Entries supplied |

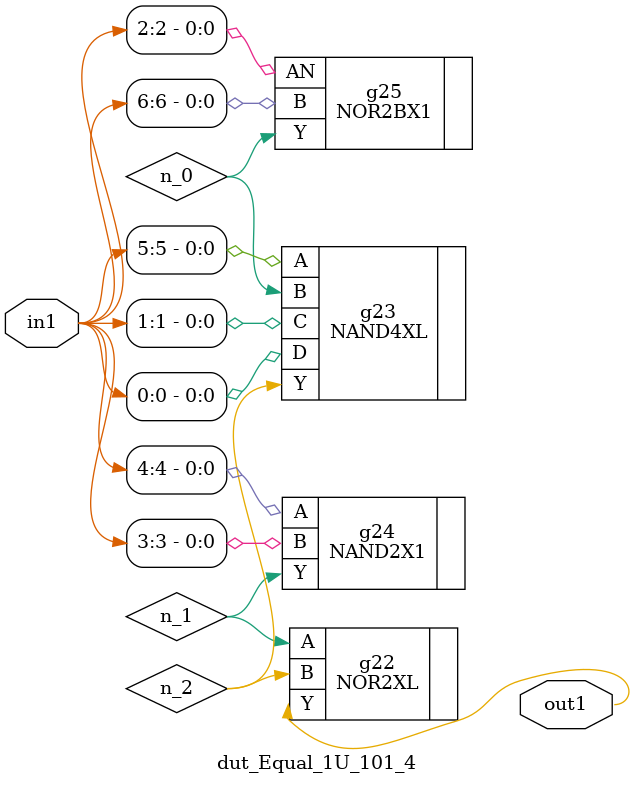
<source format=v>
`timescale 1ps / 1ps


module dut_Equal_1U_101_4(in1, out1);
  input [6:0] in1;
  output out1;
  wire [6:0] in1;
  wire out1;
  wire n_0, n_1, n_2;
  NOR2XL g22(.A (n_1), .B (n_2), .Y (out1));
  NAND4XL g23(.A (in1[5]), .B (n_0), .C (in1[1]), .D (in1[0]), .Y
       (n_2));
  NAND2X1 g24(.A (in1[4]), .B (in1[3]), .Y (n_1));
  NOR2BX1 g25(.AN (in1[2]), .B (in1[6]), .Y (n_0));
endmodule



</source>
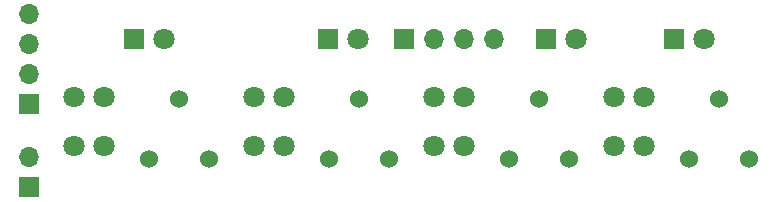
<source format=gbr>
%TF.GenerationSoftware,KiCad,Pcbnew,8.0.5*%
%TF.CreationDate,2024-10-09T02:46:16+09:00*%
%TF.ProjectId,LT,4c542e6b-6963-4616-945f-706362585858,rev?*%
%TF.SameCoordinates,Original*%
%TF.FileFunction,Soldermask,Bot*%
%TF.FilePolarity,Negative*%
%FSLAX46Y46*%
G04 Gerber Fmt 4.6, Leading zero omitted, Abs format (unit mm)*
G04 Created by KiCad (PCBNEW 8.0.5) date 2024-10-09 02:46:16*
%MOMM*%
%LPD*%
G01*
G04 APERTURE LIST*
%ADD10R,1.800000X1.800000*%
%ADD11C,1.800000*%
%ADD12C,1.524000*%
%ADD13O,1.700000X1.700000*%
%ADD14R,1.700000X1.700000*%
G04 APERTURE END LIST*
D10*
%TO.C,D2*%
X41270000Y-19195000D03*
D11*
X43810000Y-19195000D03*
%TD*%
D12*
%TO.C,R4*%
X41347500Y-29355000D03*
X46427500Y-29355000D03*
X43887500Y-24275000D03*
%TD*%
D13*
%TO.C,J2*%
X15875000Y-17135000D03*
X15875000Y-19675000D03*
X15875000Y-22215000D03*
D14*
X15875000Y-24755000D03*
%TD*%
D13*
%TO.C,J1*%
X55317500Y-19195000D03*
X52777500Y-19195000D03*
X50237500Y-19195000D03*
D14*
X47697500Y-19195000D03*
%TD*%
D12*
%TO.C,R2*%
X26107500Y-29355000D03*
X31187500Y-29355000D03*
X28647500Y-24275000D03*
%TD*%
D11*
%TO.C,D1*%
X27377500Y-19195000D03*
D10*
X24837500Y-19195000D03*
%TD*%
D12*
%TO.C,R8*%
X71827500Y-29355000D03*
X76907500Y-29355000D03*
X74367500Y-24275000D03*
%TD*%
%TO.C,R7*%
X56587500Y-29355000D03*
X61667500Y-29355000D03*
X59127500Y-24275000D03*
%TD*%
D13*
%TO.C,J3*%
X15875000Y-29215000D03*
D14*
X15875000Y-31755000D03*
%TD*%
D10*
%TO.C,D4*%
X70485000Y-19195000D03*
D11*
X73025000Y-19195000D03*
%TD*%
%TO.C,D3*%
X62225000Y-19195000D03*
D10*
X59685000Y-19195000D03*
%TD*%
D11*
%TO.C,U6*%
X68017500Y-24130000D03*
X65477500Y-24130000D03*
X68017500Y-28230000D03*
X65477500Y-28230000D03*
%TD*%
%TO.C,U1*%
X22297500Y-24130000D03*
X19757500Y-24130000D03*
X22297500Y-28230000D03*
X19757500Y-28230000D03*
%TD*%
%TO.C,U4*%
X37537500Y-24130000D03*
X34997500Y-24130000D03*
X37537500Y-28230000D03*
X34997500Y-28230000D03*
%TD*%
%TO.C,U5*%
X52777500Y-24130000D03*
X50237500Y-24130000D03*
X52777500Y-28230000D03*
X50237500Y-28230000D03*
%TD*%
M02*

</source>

--

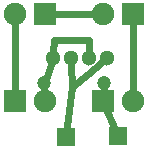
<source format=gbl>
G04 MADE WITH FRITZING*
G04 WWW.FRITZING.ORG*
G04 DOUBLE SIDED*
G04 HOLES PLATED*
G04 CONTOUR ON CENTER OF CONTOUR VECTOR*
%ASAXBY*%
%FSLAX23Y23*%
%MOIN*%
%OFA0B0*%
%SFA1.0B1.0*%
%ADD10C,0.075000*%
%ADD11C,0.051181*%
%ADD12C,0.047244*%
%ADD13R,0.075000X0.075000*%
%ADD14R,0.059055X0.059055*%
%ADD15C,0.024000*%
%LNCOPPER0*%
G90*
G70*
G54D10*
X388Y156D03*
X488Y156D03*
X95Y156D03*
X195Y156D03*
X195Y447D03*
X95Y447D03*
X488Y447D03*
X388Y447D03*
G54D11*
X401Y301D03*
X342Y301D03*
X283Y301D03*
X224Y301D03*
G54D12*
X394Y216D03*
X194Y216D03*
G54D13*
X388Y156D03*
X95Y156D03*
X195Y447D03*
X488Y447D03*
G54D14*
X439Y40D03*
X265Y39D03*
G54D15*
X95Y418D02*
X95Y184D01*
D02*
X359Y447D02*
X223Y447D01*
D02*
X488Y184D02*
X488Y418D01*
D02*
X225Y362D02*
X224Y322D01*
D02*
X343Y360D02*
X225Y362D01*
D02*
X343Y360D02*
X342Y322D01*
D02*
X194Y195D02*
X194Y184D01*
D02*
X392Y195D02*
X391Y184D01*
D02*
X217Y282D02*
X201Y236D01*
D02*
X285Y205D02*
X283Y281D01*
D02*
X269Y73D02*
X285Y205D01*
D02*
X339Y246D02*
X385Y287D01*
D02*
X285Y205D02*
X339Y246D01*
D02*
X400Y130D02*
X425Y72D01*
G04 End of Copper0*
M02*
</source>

How to complete this task | Across the entries, how many lines hold the word "KiCad"? Say only the number.

Response to the task | 2